I apologize in advance. I don't really know much about concussions. As far as I'm concerned, Concussion + Shock + Magic = Bad.

Whatever. This is an AU, I can do what I want.

I'm going to try and publish every Tuesday, but I'd also like to have a 2-chapter buffer before I publish a new one. Which means that if it's Wednesday, and a new chapter hasn't been posted, I was too busy being a lazy bum to write. (Or I forgot, like I almost did today :/ Oops)

And again, I do not own OUAT, OUATIW, or Alice in Wonderland.


Chapter 2

"We were lovers in a past life,

I can see it in your green eyes,

Maybe you were one of my wives,

In the long lost tribe.

...

But I, I keep on falling for you,

Time after time, time after time.

I'll make you mine, time after time,

Time after time."

/-*-*-*-\

28 years ago, Wonderland

Fucking hats.

Jefferson pitched a grey carriage hat with a large green plume across the room, causing a towering stack of other failed hats to topple over, which in turn caused more towers of hats to fall. He roared in frustration and collapsed on the ground. At this rate of failure, he would never see his Grace again.

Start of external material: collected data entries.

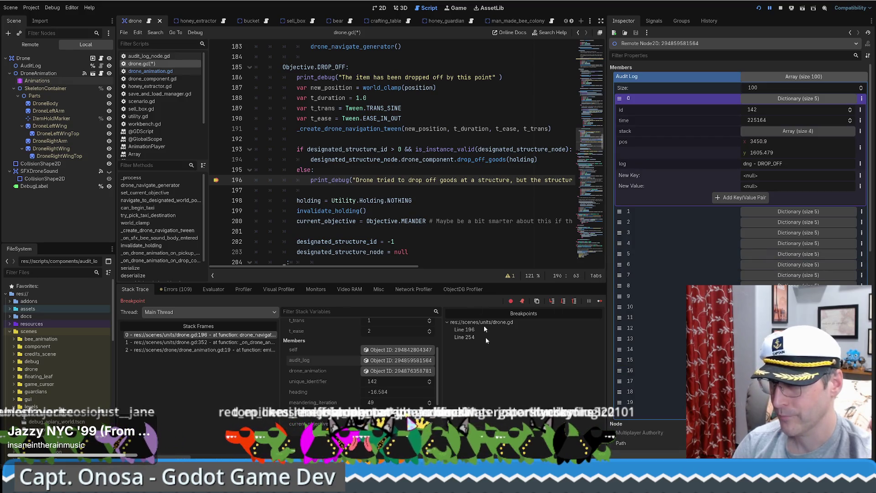
{"action": "left_click", "coordinate": [393, 180]}
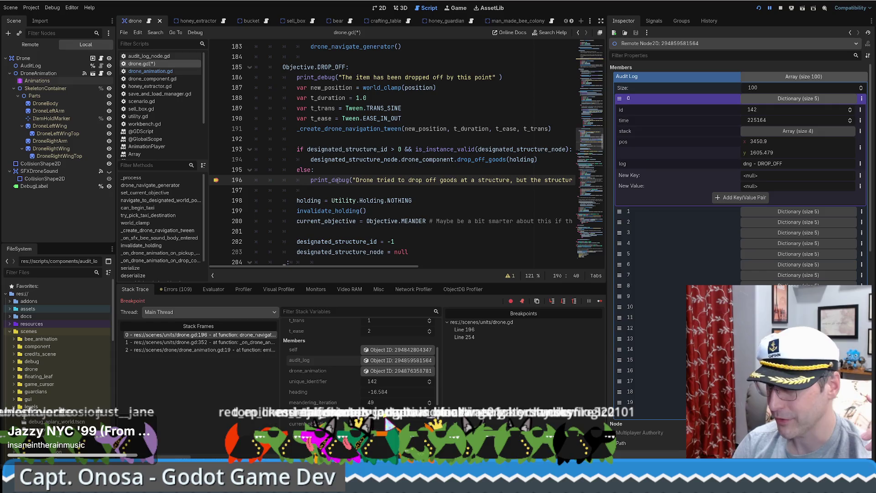
{"action": "mouse_move", "coordinate": [339, 180]}
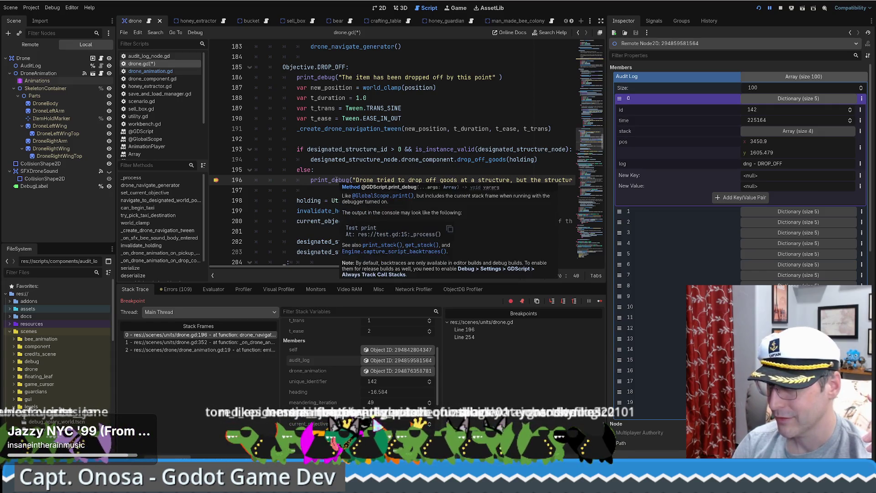
{"action": "left_click", "coordinate": [306, 149]}
{"action": "left_click_drag", "start_coordinate": [307, 149], "coordinate": [496, 149]}
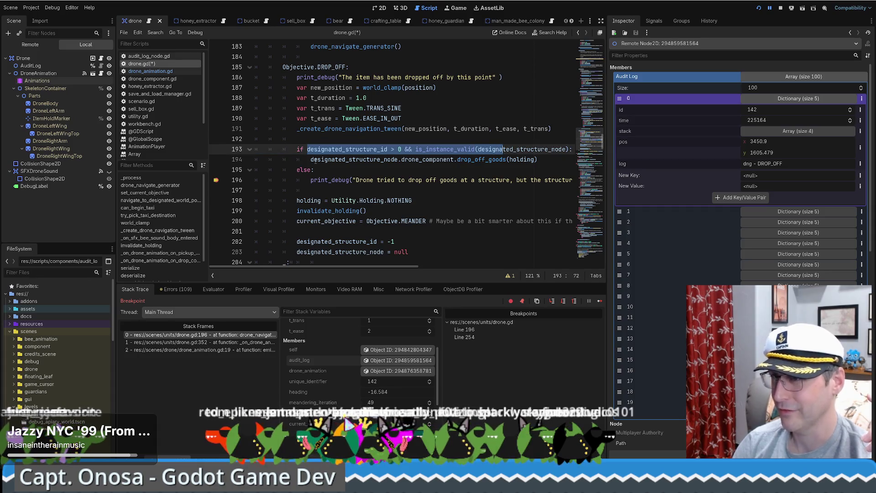
{"action": "left_click_drag", "start_coordinate": [313, 159], "coordinate": [540, 160]}
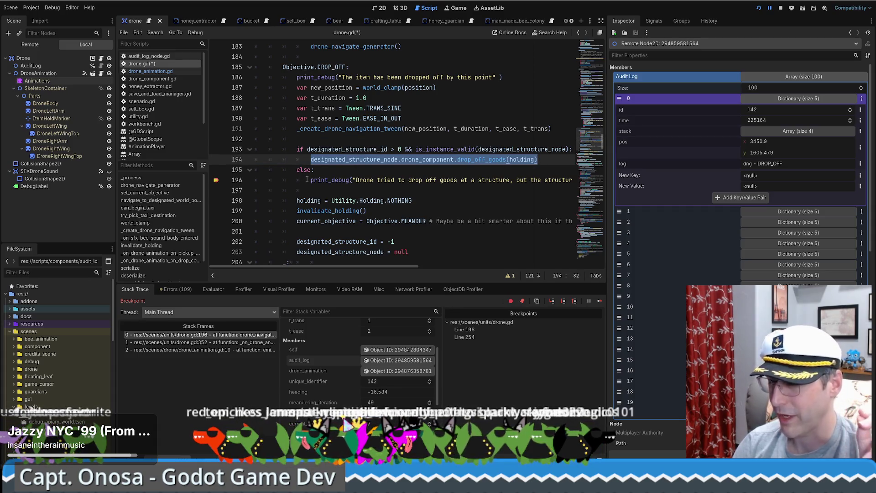
{"action": "left_click_drag", "start_coordinate": [311, 179], "coordinate": [411, 180]}
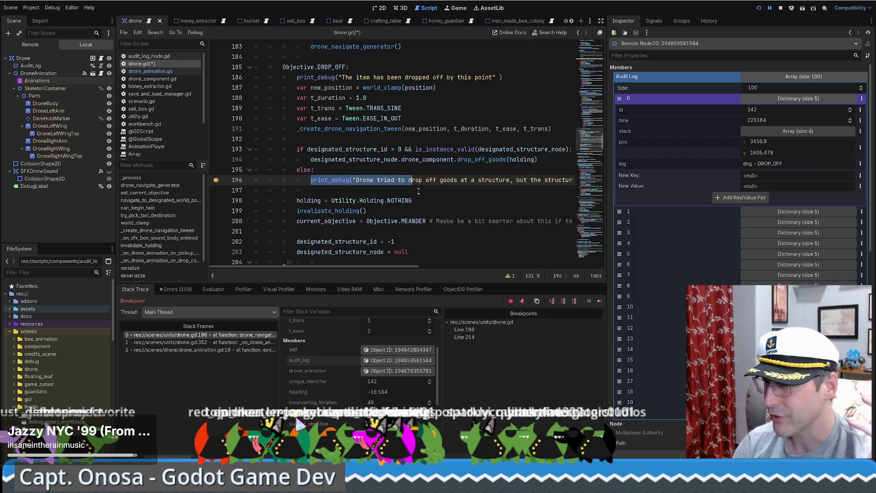
{"action": "mouse_move", "coordinate": [346, 268]}
{"action": "left_mouse_down"}
{"action": "mouse_move", "coordinate": [507, 268]}
{"action": "mouse_move", "coordinate": [309, 251]}
{"action": "left_mouse_up"}
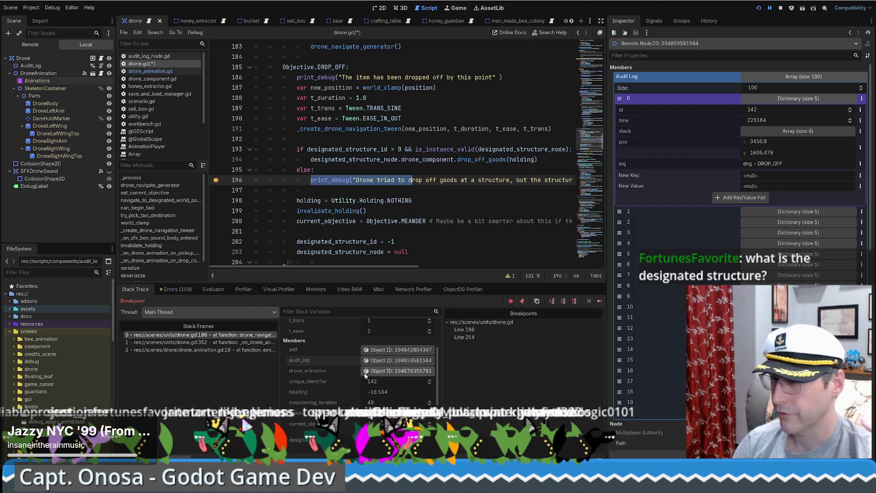
Inspect the drone's designated StaticBody2D structure node, then resume the game with F12.
{"action": "left_click", "coordinate": [391, 351]}
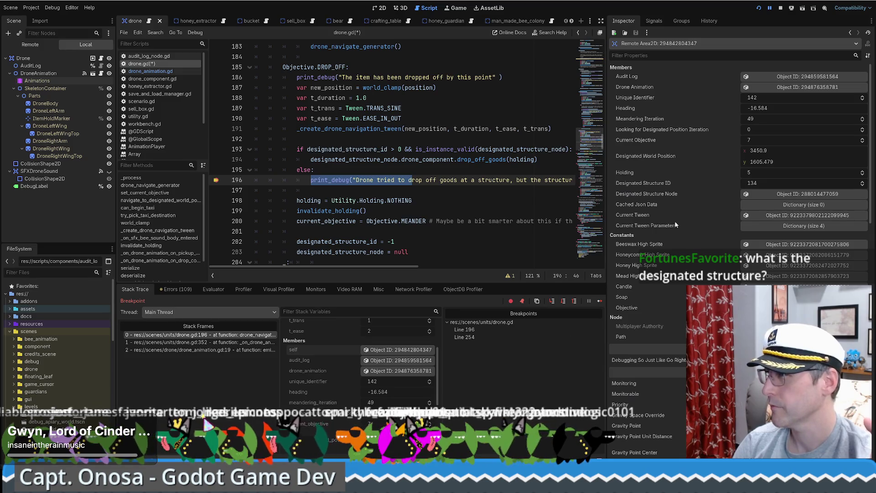
{"action": "left_click", "coordinate": [778, 194]}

A promise which you now have broken.

Her cruel voice rang in his head, repeating the words he knew to be true. Promise. He would not be home in time for tea. Broken. His beautiful daughter was never going to see him again. Swiping an angry tear from his cheek, Jefferson snatched up a ream of red fabric and began work on a bowler hat. "Get it to work," he murmured to himself. "Get it to work. Get it to work! Get it to-" He abruptly stopped rambling and stared at the small phial at his feet that was decidedly not there a moment ago. Blinking hard, he reached out to touch it and gasped in surprise when he felt cool glass beneath his fingertips. He snatched it up, examining its contents, a luminescent orange liquid. Noticing there was a note attached to the neck, he brought it close to his face to look at it further, looking very much like a curious chimp as he did so. He removed the note and unfolded it until it was a full-sized piece of parchment.

"Hatter-

"Seeing as how you were of such great use to me in the past, I have one final favor to ask of you. Regina is casting a dark curse that will uproot everyone's puny little lives and transport them to a world without magic and happy endings and so on. All over a broken heart. Talk about childish. But I digress. In this new world, the memories of our old lives will be ripped from us and replaced with new ones. This potion will allow you to retain your memories. You'll still be injected with a fake life, but at least you'll know the truth. Time is frozen in this new realm, so none will age. In twenty-eight years time, the Savior will return to break the curse, and the final battle will commence. When she arrives, you are to convince her of her destiny by whatever means necessary. I have seen to it your wife and daughter have received similar potions as well. Whether or not they drink them is another matter entirely. We both know what happened the last time your darling wife drank something from a mysterious bottle. Many thanks, dearie. I imagine I'll be seeing you again soon enough.

"-Rumpelstiltskin"

Jefferson read the note with utter disbelief. Then he read it again to make sure he wasn't hallucinating. It wouldn't be the first time. He set the note on the ground. An interesting proposition, indeed, he thought. But is Rumpelstiltskin to be believed? Therein lays the riddle. It seemed a simple enough task, and in the grand scheme of things, twenty-eight years wasn't that long, especially if time was frozen. Then of course there was the unspoken promise. I have seen to it your wife and daughter have received similar potions as well. What he wouldn't give to see his family again. And that there was a living wife to send the potion to only sweetened the pot. But then, nothing from Rumpelstiltskin comes without cost, so why should this be an exception? Whether or not they drink them is another matter entirely. There was no guarantee of anything.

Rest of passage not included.